(Revision tracking records)
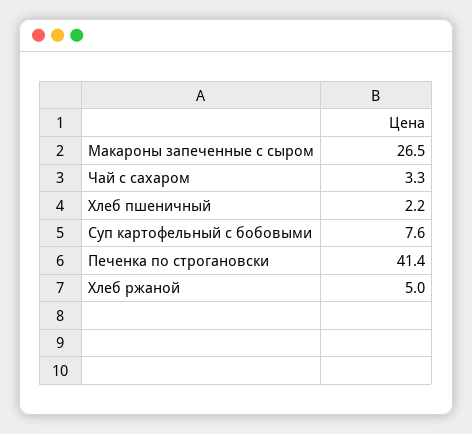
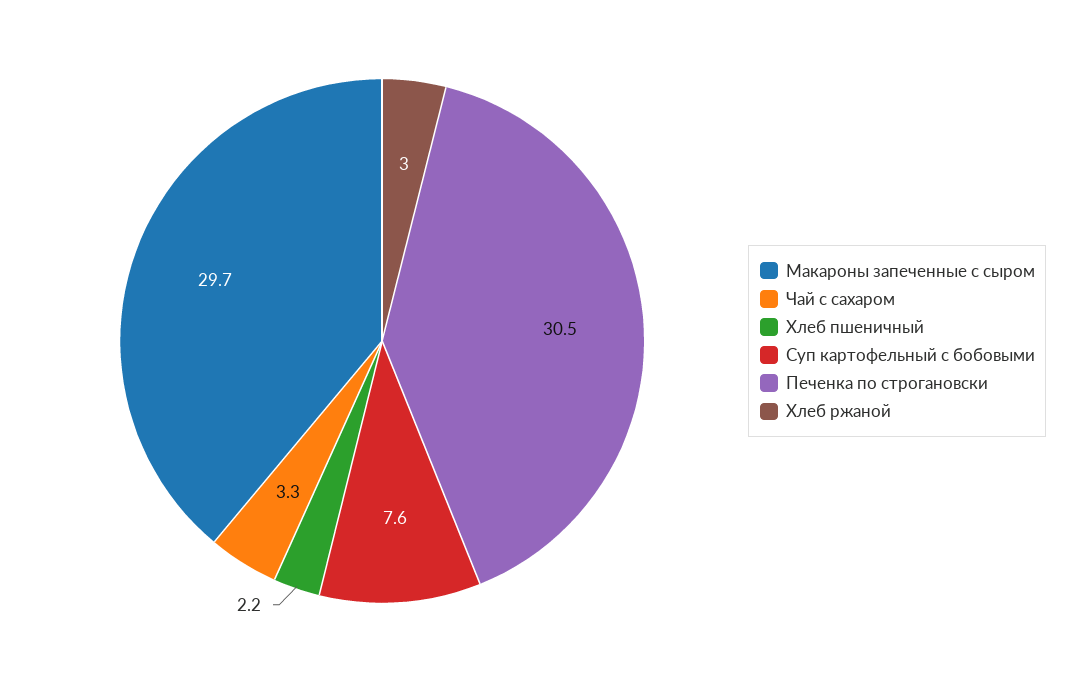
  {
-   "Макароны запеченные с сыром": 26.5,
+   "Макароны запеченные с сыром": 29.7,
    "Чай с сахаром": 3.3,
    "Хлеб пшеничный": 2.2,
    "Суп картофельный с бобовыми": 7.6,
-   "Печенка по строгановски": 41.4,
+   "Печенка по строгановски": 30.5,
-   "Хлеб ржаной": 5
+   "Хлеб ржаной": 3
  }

==

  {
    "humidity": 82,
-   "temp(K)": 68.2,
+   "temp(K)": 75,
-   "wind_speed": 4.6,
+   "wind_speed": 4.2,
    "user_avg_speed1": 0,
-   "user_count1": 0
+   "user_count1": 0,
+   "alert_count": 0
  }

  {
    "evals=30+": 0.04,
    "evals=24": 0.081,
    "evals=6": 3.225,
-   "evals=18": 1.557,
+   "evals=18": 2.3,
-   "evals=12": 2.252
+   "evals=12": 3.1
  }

- _Brief_
Provide solely the number of lines in the data that include the word "evals".

- _Result for this task_
7